#### What to produce:
In the material below, find the line with "1028=Christus met het Heilig Hart." and the line with "Katastrofin iskiessä naiset kuolevat". Output exactly those two lines and all lines between them, leaving out pictures.

[Start of Attachment]

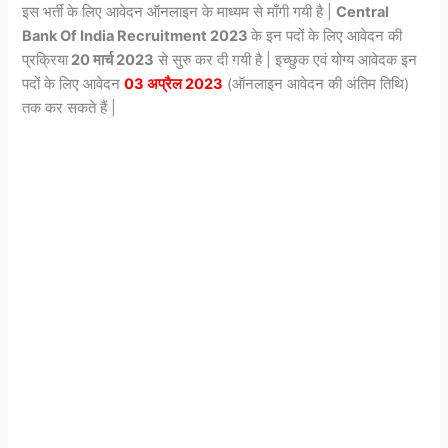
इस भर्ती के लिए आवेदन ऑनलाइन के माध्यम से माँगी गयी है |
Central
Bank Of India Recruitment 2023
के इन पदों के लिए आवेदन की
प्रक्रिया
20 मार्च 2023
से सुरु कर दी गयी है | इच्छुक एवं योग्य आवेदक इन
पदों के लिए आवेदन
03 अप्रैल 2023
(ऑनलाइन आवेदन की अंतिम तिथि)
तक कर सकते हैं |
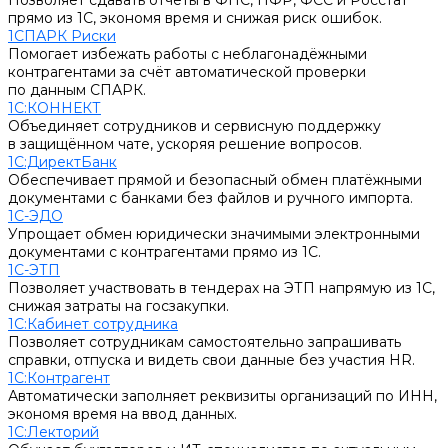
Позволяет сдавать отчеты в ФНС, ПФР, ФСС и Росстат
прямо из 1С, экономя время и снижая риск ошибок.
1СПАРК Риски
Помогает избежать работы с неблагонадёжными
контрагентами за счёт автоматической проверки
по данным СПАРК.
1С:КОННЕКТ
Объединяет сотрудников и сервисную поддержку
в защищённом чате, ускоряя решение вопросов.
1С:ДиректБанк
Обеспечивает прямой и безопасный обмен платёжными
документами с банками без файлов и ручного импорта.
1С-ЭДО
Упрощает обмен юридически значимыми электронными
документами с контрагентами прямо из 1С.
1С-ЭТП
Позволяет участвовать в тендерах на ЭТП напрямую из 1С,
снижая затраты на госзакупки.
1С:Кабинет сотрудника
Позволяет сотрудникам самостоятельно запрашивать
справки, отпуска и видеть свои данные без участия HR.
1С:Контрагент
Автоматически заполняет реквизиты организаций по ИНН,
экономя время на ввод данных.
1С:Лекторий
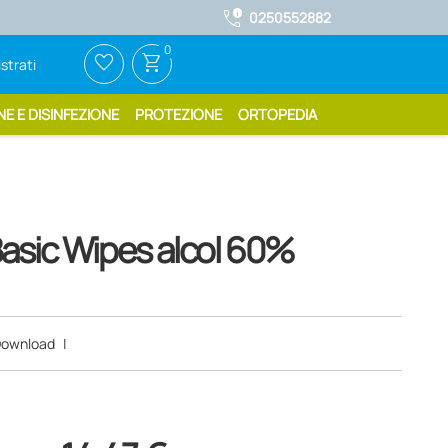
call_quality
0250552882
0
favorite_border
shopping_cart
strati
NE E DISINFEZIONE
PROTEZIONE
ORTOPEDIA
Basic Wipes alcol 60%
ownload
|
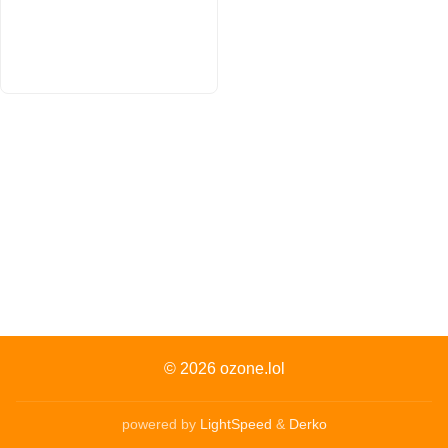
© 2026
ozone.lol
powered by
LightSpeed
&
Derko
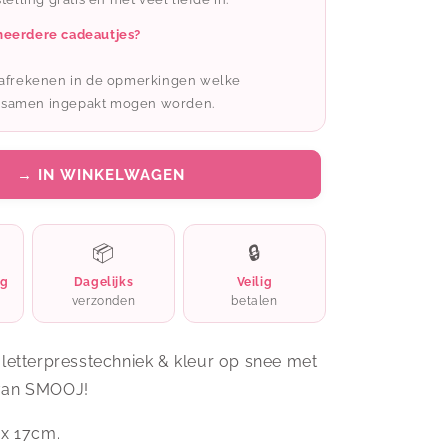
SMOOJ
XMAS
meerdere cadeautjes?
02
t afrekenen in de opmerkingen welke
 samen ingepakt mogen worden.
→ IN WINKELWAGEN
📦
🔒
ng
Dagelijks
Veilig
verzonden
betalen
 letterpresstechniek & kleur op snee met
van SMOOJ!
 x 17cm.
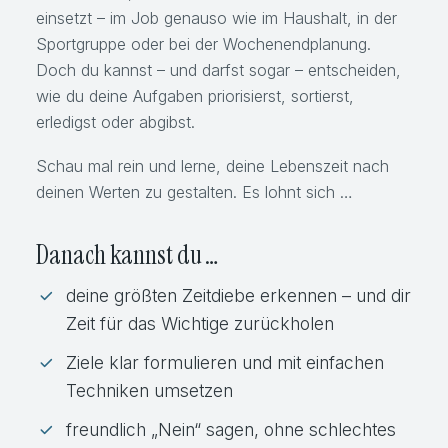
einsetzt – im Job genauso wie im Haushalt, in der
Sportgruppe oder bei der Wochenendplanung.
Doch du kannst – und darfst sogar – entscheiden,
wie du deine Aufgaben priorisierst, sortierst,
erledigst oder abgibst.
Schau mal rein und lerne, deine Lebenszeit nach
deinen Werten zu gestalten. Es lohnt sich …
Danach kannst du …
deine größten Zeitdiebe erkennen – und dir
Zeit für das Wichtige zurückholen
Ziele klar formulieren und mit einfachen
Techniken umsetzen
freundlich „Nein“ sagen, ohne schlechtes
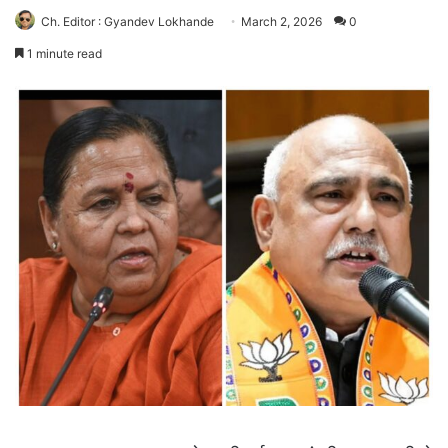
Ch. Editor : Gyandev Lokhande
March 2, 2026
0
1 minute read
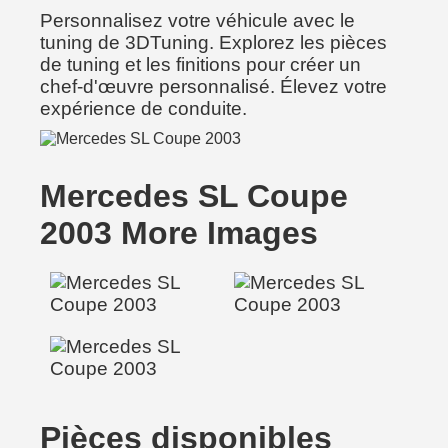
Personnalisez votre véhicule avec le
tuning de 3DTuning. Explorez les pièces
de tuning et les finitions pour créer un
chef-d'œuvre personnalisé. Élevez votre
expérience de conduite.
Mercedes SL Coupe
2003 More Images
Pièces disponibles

[End of Attachment]
[Start of Attachment]

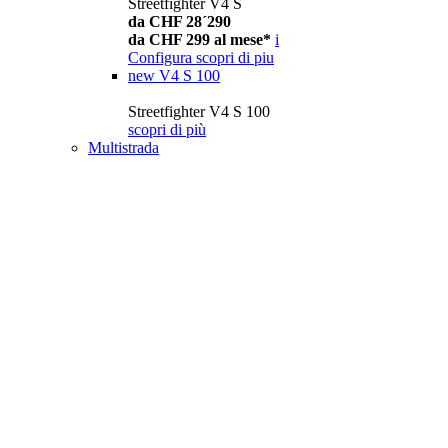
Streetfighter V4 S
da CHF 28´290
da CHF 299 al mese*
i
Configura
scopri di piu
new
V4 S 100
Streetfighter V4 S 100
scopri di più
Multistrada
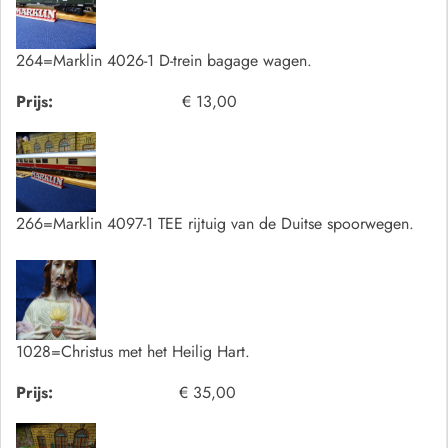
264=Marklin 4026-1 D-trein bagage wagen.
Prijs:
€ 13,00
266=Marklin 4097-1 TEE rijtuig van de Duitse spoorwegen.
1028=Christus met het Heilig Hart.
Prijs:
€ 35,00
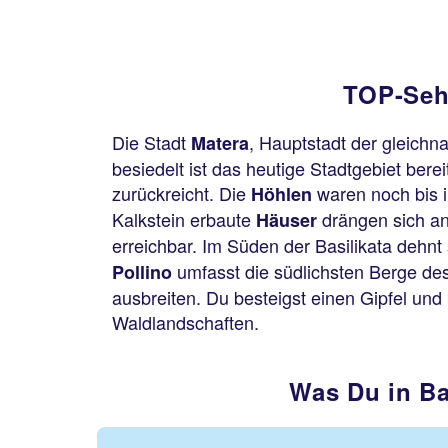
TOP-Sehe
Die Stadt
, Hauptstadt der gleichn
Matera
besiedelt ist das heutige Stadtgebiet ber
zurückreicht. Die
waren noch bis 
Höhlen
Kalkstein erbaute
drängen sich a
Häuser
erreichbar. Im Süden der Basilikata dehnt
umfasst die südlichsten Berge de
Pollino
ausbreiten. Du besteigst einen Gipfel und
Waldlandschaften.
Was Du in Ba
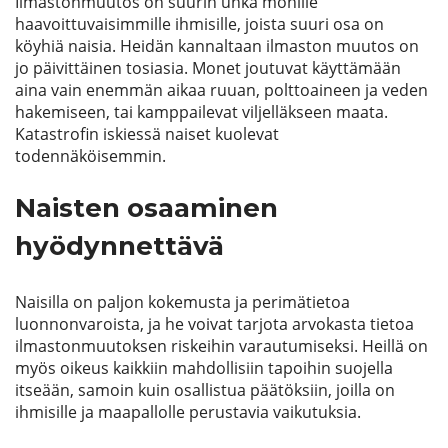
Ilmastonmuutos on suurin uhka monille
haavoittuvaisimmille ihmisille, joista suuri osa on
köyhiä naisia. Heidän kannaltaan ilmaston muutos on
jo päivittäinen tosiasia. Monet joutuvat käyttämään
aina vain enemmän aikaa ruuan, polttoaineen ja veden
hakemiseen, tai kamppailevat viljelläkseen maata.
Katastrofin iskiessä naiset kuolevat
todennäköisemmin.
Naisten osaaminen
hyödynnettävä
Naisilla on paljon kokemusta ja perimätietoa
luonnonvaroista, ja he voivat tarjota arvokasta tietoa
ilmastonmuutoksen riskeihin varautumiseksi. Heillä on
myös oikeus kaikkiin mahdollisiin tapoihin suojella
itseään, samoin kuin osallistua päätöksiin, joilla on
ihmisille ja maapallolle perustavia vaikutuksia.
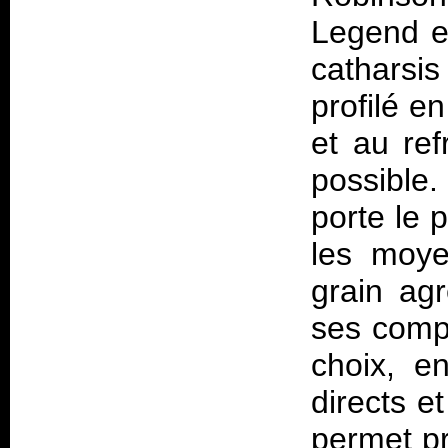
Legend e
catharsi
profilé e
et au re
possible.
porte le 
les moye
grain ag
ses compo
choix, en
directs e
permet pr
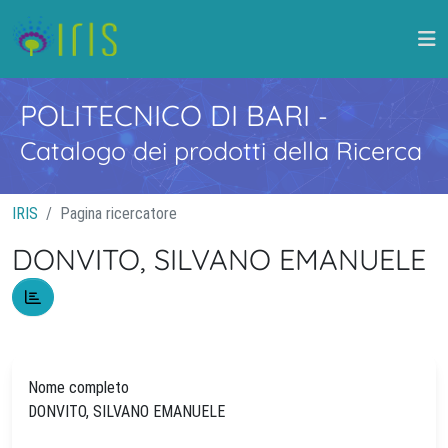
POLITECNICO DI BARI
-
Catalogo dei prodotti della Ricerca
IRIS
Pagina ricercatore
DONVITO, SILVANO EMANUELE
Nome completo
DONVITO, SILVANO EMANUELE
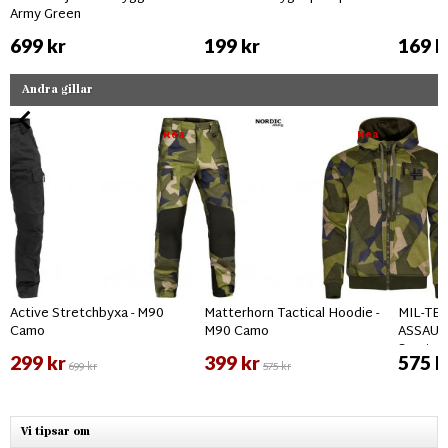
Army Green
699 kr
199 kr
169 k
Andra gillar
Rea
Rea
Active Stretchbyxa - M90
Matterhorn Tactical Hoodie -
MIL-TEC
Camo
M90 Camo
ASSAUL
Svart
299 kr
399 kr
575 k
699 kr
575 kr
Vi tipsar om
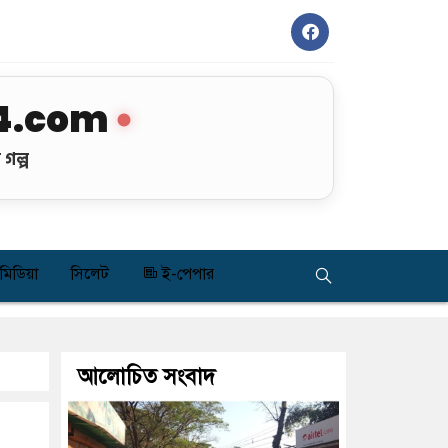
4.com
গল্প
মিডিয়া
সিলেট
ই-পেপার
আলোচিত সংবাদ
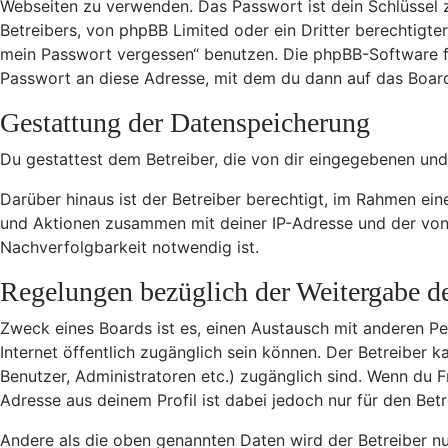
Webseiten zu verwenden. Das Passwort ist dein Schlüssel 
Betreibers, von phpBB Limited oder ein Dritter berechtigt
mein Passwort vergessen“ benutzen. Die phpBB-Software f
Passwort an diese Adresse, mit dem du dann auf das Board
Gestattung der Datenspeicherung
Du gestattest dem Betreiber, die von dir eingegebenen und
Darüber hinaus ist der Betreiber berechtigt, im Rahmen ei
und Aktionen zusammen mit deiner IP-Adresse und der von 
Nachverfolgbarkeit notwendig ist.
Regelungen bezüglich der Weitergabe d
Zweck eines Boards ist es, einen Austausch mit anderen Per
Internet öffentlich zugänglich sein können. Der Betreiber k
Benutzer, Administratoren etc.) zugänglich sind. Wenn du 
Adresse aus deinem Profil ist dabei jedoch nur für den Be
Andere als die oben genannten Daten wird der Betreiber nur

[End of Attachment]

#### Your response:
1028=Christus met het Heilig Hart.
Prijs:
€ 35,00
TOP-Sehe
Die Stadt
, Hauptstadt der gleichn
Matera
besiedelt ist das heutige Stadtgebiet ber
zurückreicht. Die
waren noch bis 
Höhlen
Kalkstein erbaute
drängen sich a
Häuser
erreichbar. Im Süden der Basilikata dehnt
umfasst die südlichsten Berge de
Pollino
ausbreiten. Du besteigst einen Gipfel und
Waldlandschaften.
Was Du in Ba
Ilmastonmuutos on suurin uhka monille
haavoittuvaisimmille ihmisille, joista suuri osa on
köyhiä naisia. Heidän kannaltaan ilmaston muutos on
jo päivittäinen tosiasia. Monet joutuvat käyttämään
aina vain enemmän aikaa ruuan, polttoaineen ja veden
hakemiseen, tai kamppailevat viljelläkseen maata.
Katastrofin iskiessä naiset kuolevat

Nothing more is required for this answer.